Work instructions — The stretch from the line with "thumb mcp: (828, 678)" through the line with "pinky tip: (891, 471)" in the records below: write it out exactly, and nothing else.

Data provided —

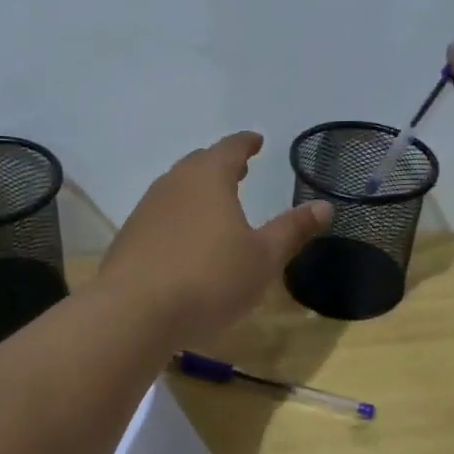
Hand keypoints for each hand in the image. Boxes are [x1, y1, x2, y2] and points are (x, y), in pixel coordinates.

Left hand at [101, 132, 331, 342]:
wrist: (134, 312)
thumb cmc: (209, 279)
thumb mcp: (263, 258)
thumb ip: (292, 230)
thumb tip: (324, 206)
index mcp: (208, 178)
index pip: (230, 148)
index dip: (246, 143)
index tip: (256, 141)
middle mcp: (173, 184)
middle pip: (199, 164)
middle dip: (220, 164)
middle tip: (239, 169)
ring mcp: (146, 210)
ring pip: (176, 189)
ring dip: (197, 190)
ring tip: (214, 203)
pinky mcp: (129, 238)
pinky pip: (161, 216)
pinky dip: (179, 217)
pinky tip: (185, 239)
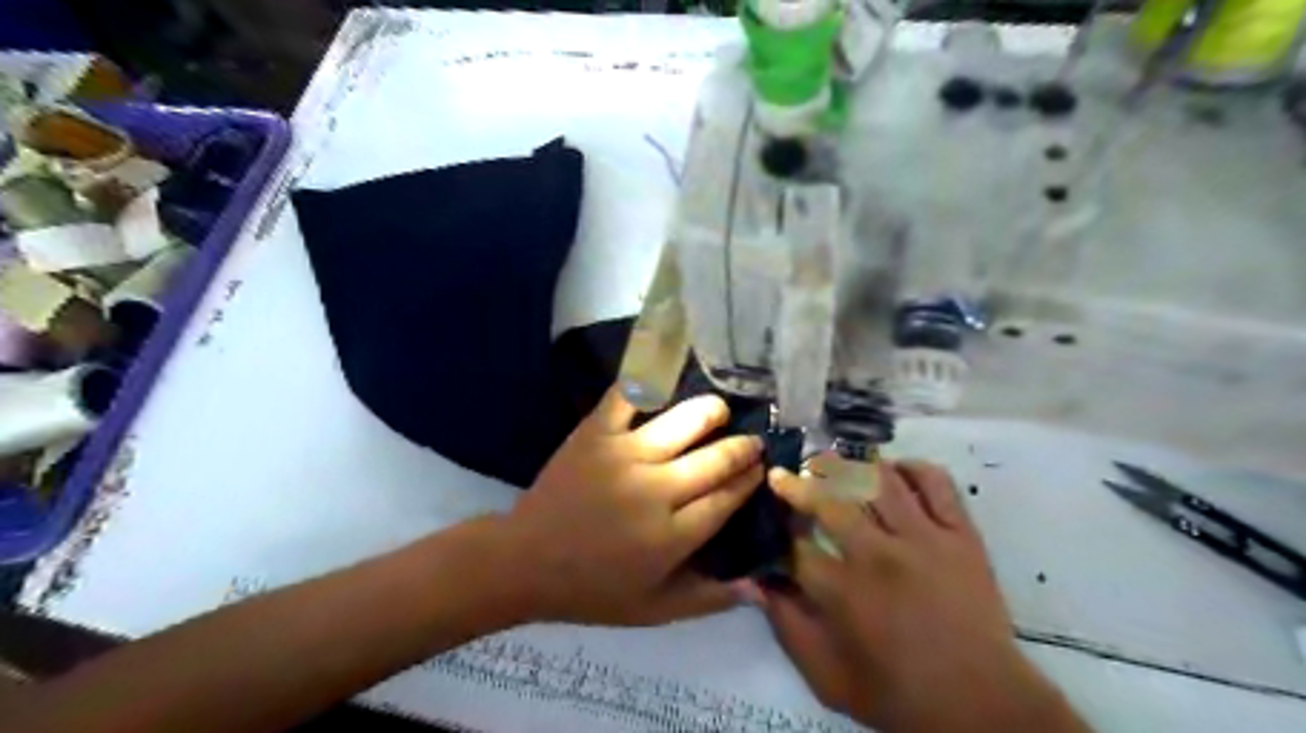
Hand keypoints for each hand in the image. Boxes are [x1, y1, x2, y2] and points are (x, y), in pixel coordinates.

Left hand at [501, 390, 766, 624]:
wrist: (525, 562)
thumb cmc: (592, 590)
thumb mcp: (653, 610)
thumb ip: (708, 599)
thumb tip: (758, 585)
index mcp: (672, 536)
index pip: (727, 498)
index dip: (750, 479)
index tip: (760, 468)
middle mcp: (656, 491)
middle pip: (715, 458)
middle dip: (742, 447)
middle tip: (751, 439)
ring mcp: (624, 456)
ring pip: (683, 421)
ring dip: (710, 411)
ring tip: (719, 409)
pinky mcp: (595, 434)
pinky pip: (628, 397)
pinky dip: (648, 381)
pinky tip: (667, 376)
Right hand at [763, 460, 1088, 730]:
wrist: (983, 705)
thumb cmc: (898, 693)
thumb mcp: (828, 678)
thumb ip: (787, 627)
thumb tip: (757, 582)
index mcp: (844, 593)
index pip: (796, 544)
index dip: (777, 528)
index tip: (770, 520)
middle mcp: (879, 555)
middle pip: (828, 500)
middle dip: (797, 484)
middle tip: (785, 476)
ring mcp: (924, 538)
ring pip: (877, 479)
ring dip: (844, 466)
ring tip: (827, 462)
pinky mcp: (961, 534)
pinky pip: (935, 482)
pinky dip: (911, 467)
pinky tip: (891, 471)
* * *
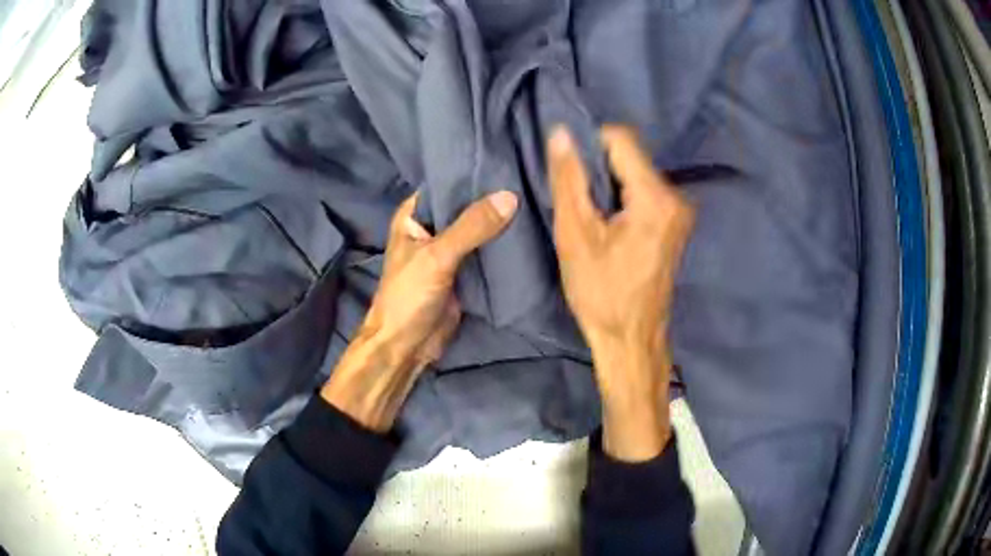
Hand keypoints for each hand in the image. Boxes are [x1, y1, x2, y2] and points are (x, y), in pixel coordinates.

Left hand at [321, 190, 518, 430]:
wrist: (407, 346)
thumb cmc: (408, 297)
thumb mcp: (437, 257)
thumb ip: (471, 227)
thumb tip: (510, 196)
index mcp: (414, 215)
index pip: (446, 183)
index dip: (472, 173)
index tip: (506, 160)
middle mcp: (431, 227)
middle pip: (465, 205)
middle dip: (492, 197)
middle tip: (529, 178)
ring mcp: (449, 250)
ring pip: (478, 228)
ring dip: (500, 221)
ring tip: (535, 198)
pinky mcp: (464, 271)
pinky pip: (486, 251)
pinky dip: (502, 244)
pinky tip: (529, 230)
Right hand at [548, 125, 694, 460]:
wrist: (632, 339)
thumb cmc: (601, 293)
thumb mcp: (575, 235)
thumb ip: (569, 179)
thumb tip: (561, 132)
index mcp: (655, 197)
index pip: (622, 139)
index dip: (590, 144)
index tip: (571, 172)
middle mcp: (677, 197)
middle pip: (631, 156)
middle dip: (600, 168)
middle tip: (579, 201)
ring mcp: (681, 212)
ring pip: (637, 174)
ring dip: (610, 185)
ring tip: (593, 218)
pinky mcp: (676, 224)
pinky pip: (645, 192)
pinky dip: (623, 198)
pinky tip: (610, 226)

Answer to the problem —
thumb mcp: (828, 678)
thumb ip: (787, 627)
thumb tip: (757, 582)
index mcp: (844, 593)
index pip: (796, 544)
index dip: (777, 528)
index tip: (770, 520)
middle mcp: (879, 555)
middle pip: (828, 500)
middle dip: (797, 484)
middle tip: (785, 476)
ring mcp: (924, 538)
ring pip: (877, 479)
ring dip: (844, 466)
ring tip: (827, 462)
pinky mcp: (961, 534)
pinky pip: (935, 482)
pinky dip: (911, 467)
pinky tip: (891, 471)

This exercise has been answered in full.